Document section:
================

# Free LiveType Effects and Templates



## MacDaddy

Hey guys,
Thought I would let you know about a new page addition over at emotionDV.com for Free extra's. One of our members creates lots of Effects and Templates that I am hosting for free download.

They can be found here:
http://extras.emotiondv.com


----------



## wonderings

Thanks MacDaddy, I cant wait to get home and give these a try!


----------



## MacDaddy

Check back later as well, he just informed me that he has uploaded a few more to the FTP for me to add, so I am going to do that when I get home tonight!

K


----------



## ArtistSeries

Thanks for the link -


----------



## MacDaddy

Glad you guys enjoy!

2 more added this morning:
Kryptonite and Hit The Deck


----------



## ArtistSeries

MacDaddy - great templates. emotionDV is good.

I do have one small suggestion for those that may want to try them out.

================

Records:
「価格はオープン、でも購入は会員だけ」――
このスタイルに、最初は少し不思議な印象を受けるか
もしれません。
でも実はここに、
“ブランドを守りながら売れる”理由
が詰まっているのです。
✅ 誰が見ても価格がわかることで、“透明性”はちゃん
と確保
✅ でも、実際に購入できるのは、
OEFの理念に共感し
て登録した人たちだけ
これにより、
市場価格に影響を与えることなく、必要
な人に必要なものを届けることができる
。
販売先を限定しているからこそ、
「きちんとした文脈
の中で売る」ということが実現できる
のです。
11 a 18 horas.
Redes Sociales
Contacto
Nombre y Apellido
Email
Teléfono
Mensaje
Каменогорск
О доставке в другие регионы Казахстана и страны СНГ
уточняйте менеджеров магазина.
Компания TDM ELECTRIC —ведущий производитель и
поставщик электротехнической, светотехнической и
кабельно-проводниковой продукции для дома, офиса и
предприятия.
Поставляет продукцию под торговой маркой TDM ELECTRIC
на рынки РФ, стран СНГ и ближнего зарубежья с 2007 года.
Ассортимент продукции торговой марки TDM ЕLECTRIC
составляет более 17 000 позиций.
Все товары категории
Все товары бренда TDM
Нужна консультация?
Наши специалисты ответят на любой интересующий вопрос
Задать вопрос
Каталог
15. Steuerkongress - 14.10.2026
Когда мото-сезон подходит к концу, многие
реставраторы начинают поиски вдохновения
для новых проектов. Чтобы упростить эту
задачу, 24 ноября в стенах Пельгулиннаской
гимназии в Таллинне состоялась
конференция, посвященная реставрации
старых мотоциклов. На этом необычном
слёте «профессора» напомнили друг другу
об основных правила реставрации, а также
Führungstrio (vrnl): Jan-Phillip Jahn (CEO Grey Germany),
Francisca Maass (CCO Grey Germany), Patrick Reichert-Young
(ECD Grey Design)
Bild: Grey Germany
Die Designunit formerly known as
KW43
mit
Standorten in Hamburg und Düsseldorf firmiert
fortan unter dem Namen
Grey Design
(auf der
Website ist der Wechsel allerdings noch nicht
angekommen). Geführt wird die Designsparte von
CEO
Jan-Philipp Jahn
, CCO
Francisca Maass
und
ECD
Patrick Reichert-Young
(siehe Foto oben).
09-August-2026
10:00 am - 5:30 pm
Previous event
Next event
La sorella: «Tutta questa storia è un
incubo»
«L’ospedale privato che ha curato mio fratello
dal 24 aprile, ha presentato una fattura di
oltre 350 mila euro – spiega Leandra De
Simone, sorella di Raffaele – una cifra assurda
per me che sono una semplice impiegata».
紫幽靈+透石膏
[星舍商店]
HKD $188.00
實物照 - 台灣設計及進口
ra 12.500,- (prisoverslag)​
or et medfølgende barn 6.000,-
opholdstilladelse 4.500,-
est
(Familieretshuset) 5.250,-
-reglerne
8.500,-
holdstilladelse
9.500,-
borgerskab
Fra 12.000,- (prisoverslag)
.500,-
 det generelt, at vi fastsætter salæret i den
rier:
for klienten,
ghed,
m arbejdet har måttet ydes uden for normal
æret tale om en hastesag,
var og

================

Exercise objective: Continue the forum thread on free LiveType effects and templates, picking up after its final sentence.

Task output:
Not everyone will know where to place them.

Library > Application Support > LiveType > Templates
or
Library > Application Support > LiveType > Effects
I would also recommend making a folder in there name emotionDV just so the we know where the effects/templates came from.


----------



## MacDaddy

as emotionDV is only hosting the files, I opted not to put the folders in. 
Most of the stuff up there was created by one of our members, Lou. I am sure he would not mind if I did that, will have to talk to him about it and see!

I have been meaning to put instructions up there as well, just been busy!


----------



## ArtistSeries

Sorry in not being clear enough. 
I would recommend creating a emotionDV folder where you would place the files.
Library > Application Support > LiveType > Effects > emotionDV


----------



## MMMMMike

Sorry to reopen such an old thread, but these templates and effects are great.
Has anyone else got a link to other FREE Livetype templates or effects?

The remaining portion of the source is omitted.